When you have the risk estimates it is a good idea to do a reality check to see that the model is not predicting something that will seem absurd. For example, suppose you are estimating the number of cases of listeriosis caused by consumption of smoked fish and the model predicts the most likely scenario of 1 million cases each year. If your country statistics on illness and death state that there are 1 000 such cases each year, you know there is something wrong either with the model or with the inputs. You have more work to do!
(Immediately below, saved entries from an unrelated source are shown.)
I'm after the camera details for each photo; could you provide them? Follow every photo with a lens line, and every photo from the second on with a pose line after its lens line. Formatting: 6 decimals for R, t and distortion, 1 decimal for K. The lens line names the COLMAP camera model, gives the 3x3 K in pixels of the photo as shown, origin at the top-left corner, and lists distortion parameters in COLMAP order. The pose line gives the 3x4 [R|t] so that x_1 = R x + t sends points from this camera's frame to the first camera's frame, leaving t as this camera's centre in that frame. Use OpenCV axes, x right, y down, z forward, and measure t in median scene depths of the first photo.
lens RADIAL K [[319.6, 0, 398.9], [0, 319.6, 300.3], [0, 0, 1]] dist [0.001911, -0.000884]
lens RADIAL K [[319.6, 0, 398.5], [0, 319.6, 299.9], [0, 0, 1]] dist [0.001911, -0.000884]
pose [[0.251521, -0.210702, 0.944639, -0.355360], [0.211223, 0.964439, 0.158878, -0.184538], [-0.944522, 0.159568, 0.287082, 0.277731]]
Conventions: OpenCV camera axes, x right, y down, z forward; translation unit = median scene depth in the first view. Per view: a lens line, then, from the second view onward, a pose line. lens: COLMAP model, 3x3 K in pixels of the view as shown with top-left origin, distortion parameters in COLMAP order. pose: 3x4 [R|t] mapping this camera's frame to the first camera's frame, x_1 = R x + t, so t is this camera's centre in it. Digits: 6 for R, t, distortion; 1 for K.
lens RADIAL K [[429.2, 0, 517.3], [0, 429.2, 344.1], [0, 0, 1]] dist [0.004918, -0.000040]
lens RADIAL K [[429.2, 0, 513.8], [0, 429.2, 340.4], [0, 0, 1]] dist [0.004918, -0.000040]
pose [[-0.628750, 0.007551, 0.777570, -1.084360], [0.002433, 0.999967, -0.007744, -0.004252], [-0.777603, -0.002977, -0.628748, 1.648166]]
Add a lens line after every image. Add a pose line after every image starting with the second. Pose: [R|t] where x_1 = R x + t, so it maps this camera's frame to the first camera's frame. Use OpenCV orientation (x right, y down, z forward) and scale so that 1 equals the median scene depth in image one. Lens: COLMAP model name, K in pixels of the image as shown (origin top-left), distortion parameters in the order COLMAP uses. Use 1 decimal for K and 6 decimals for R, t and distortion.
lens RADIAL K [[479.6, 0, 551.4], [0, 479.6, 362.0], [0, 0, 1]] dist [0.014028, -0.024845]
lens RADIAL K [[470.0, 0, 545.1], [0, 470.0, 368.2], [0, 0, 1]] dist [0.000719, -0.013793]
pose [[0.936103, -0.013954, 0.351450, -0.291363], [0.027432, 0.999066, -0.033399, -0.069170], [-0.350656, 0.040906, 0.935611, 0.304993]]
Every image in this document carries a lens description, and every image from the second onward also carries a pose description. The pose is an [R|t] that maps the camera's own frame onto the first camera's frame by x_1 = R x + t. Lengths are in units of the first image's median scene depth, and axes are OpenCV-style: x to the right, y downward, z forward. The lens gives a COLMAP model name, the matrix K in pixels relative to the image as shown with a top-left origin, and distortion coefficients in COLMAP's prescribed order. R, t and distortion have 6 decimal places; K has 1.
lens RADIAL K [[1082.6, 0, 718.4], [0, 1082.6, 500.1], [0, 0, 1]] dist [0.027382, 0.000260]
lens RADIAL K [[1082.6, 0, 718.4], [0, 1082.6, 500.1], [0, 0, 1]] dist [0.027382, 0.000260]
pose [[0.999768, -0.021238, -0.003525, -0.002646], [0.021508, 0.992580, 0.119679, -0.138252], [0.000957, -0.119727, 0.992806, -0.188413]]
As the software grinds through the iterations it also keeps a record of which factors have the biggest effect on risk estimate. This allows you to do sensitivity or importance analysis to identify those factors most influencing risk - either reducing or increasing it. This analysis then points risk managers to those areas where process control can be increased.
Risk assessments range in complexity from qualitative, through semi-quantitative to quantitative. As assessments become more complex, they also become more expensive and take longer to complete. So before you begin a risk assessment be sure you know exactly what you want or you may end up using resources unnecessarily.